Today I had an interesting exchange in the 'Knowledge Managers' group on LinkedIn. I enjoy reviewing questions posed by the various groups I participate in on LinkedIn but found this one quite interesting. www.linkedin.com
The subject was on the transfer of tacit knowledge and goodness knows I have a few opinions about that.

I posted that frameworks help organize the deeply held knowledge to be transferred from experts, to help make the knowledge applicable and actionable. Again I thought of the complexities of knowledge and the importance of organizing what has been accumulated over years and years of experiences, decisions, missteps and successes. We do struggle to identify what needs to be transferred and what does not. Not only do we need a framework to organize but we need to discern in some objective way, which areas of knowledge should be the focus to apply the framework on. Let's start there.

Unique, relevant and critical are the three terms I use to begin to determine if what someone knows needs to be transferred to the successor or the organization. Why? Because if many people hold the knowledge, is it necessary to transfer? No. It's a commodity.  What if it is unique but not relevant for the future? The expert may know something fascinating about the history or background of the product or company, and that knowledge might appeal to the KM practioner. But does it have an impact, will it matter in the future?

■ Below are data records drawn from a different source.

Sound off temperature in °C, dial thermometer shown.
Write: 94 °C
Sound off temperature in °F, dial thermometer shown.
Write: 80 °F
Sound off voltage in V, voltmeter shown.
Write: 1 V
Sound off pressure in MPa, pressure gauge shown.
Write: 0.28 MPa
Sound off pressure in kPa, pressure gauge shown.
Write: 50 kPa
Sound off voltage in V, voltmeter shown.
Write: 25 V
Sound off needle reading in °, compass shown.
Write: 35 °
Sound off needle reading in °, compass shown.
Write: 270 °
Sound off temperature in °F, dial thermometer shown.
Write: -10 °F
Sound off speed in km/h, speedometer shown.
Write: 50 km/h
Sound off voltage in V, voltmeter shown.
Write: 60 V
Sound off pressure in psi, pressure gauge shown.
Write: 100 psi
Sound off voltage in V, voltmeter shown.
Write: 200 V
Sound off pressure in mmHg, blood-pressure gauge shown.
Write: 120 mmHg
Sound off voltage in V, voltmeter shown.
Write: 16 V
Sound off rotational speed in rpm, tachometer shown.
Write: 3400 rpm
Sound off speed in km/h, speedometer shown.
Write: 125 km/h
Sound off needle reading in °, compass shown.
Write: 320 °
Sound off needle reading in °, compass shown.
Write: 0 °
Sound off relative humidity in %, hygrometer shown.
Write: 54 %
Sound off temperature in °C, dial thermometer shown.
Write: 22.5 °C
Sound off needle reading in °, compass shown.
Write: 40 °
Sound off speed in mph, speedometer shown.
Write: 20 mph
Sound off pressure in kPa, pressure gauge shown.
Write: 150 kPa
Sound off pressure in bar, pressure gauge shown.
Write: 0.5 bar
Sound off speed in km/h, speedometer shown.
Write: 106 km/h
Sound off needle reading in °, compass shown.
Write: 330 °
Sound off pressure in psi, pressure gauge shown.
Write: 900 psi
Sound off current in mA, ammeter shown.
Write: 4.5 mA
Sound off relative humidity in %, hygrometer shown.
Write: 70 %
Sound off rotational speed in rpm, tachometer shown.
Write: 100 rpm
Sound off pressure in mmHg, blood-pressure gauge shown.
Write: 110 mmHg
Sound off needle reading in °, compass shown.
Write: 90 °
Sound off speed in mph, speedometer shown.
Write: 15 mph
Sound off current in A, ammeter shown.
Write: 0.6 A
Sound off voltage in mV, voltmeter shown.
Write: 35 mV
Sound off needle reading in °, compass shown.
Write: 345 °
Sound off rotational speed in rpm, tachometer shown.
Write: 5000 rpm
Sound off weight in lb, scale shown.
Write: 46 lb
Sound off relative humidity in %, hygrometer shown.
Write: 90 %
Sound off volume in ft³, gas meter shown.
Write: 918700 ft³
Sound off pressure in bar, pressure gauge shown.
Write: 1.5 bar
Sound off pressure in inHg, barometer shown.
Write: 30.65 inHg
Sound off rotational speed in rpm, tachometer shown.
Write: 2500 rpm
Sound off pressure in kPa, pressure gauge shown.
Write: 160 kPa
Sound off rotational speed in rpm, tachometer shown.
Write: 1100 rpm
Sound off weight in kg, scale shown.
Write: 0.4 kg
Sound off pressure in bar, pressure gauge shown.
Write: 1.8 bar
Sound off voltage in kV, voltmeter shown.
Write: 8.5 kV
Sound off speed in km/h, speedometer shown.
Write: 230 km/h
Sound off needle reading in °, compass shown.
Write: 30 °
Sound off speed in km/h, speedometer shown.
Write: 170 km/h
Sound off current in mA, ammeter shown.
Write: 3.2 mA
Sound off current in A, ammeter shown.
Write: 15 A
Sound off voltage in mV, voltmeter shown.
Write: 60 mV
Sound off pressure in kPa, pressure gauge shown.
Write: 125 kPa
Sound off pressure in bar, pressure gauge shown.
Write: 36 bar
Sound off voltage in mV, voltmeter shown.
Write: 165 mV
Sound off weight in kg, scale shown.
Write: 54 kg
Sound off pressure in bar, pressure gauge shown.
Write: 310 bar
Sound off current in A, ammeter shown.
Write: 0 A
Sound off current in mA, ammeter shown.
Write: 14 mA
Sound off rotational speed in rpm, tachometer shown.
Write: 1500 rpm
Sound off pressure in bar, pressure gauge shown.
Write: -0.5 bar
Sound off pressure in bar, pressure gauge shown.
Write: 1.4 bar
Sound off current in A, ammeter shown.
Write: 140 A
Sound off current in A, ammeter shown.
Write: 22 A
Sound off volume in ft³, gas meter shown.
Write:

Much of the historical knowledge held will matter, it may well provide context behind decisions, structures, processes. But not all of it is relevant and we must discern (with verification) if it is relevant. And then there is the issue of what I call critical. Is this knowledge crucial? One way to consider this is to imagine what might change if the knowledge is lost. Will things slow down, will quality fail, will products be more difficult to produce? Will relationships falter?

Are these criteria for discernment scientific? No. But do they work? My 16 years of experience says yes. I have applied these criteria in many situations and, like the framework, they have yet to fail me. It is less about the criteria being perfect and more that they are practical. Applicable. They are relevant.